The CIA would conclude that Crown Prince Mohammed bin Salman, the country’s de facto ruler, had ordered the assassination. The Saudi government claims otherwise, protesting that Mohammed — while known for micromanaging far more minor affairs in the kingdom — had been totally in the dark. MBS, as the crown prince is known, was shocked (shocked!) that his thugs had not merely politely kidnapped the dissident as instructed.

However upsetting Khashoggi's death was for his grieving fiancee, children, colleagues, friends and admirers worldwide, MBS was surely more outraged than them all. After all, the murder was super inconvenient for the crown prince, at least timing-wise.

Khashoggi's assassination occurred just weeks before the splashy Future Investment Initiative forum, a "Davos in the Desert" designed to highlight Mohammed's economic and social reforms. Persuading global business elites to attend a conference with this theme so soon after the state had murdered a high-profile champion of Saudi liberalization would be complicated.

And it did look as though some of these global elites had pangs of conscience — or pangs of PR concerns, anyway. At first.

International executives and public figures dropped out of "Davos in the Desert" by the dozens. Jamie Dimon, chief executive of JPMorgan Chase, boycotted the event, explaining that the bank "couldn't be seen in any way condoning" the murder.

Goldman Sachs said its partner who had planned to attend, former White House official Dina Powell, wouldn't go, either. The bank's newly minted chief executive, David Solomon, proclaimed on CNBC, "This incident is unacceptable, and clearly they have to answer questions."

Goldman continued to quietly send other, more junior people, however. So did other institutions. HSBC, for instance, pulled its chief executive, John Flint, but dispatched a lower-ranking executive.

Alas, even this halfhearted shunning of Saudi Arabia was brief. Whatever ties the international banking and business community pretended to sever back then have since been officially, enthusiastically double-knotted.

Because there's just too much money to be made, as a bond sale that closed this month illustrates.

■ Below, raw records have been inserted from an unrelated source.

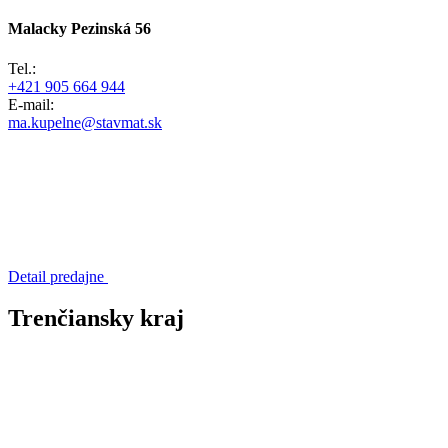
Malacky
Pezinská 56
Tel.:
+421 905 664 944
E-mail:
ma.kupelne@stavmat.sk
Detail predajne
Trenčiansky kraj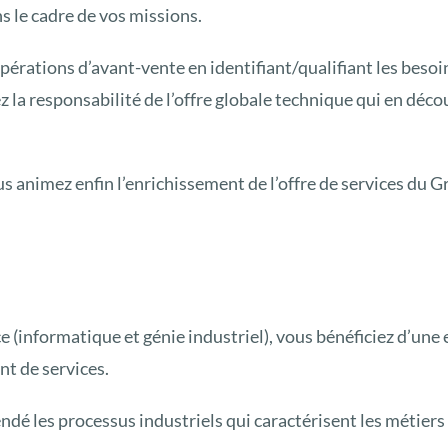
 le cadre de vos missions.
opérations d’avant-vente en identifiant/qualifiant les beso
la responsabilité de l’offre globale technique qui en déco
us animez enfin l’enrichissement de l’offre de services du 
(informatique et génie industriel), vous bénéficiez d’une
t de services.
endé les processus industriels qui caractérisent les métie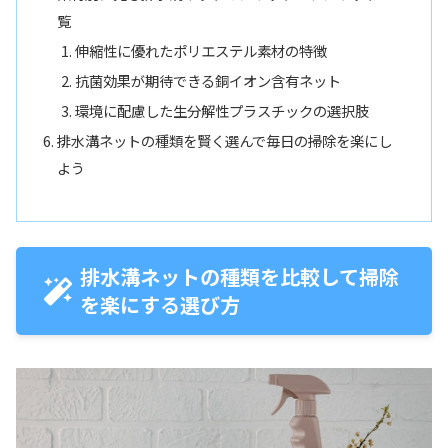
覧
伸縮性に優れたポリエステル素材の特徴
抗菌効果が期待できる銅イオン含有ネット
環境に配慮した生分解性プラスチックの選択肢
排水溝ネットの種類を賢く選んで毎日の掃除を楽にし
よう
排水溝ネットの種類を比較して掃除
を楽にする選び方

Saudi Aramco, the Saudi-government-owned oil business that happens to be the world's most profitable company, closed its inaugural bond issuance. It appears to be part of a long-term effort to build relationships with international investors ahead of an initial public offering. Whatever the moral complications, those relationships are building fast: Initially expected to raise about $10 billion, the sale instead attracted a whopping $100 billion in orders, making it one of the most oversubscribed bond sales in history. Ultimately, Aramco decided to issue $12 billion in debt.

And guess who managed the sale. Why, some of those very same financial institutions that had ostentatiously boycotted the Saudi forum last fall, including JPMorgan Chase (which led the sale with Morgan Stanley), Goldman Sachs and HSBC. JPMorgan CEO Dimon even made a rare appearance to market the bonds personally at a luncheon in New York.

HSBC declined to comment on what changed between six months ago and today, saying it never comments on client relationships.

JPMorgan excused the turnabout by saying its work would "help" the Saudi people (apparently, the Saudi people who aren't being murdered, tortured or imprisoned for political reasons).

Meanwhile, Goldman Sachs suggested that if there's a red line to be drawn on doing business with morally dubious countries, the entity to draw it should not be Goldman Sachs.

"We take the lead from our government," spokesman Jake Siewert told me.

So what lead, pray tell, has our government offered?

On the one hand, on the same day that investors worldwide were placing tens of billions of dollars of orders for Aramco bonds, the U.S. State Department announced it was barring 16 Saudis from entry to the United States because of their roles in Khashoggi's murder. On the other hand, MBS was not named, nor has he faced any other significant consequence. Instead, President Trump has praised the crown prince, repeated Mohammed's protestations of innocence and called the Saudis a "great ally."

Perhaps it is naive to ask investment banks, at best amoral, to suddenly sprout a moral compass. What, then, is our government's excuse?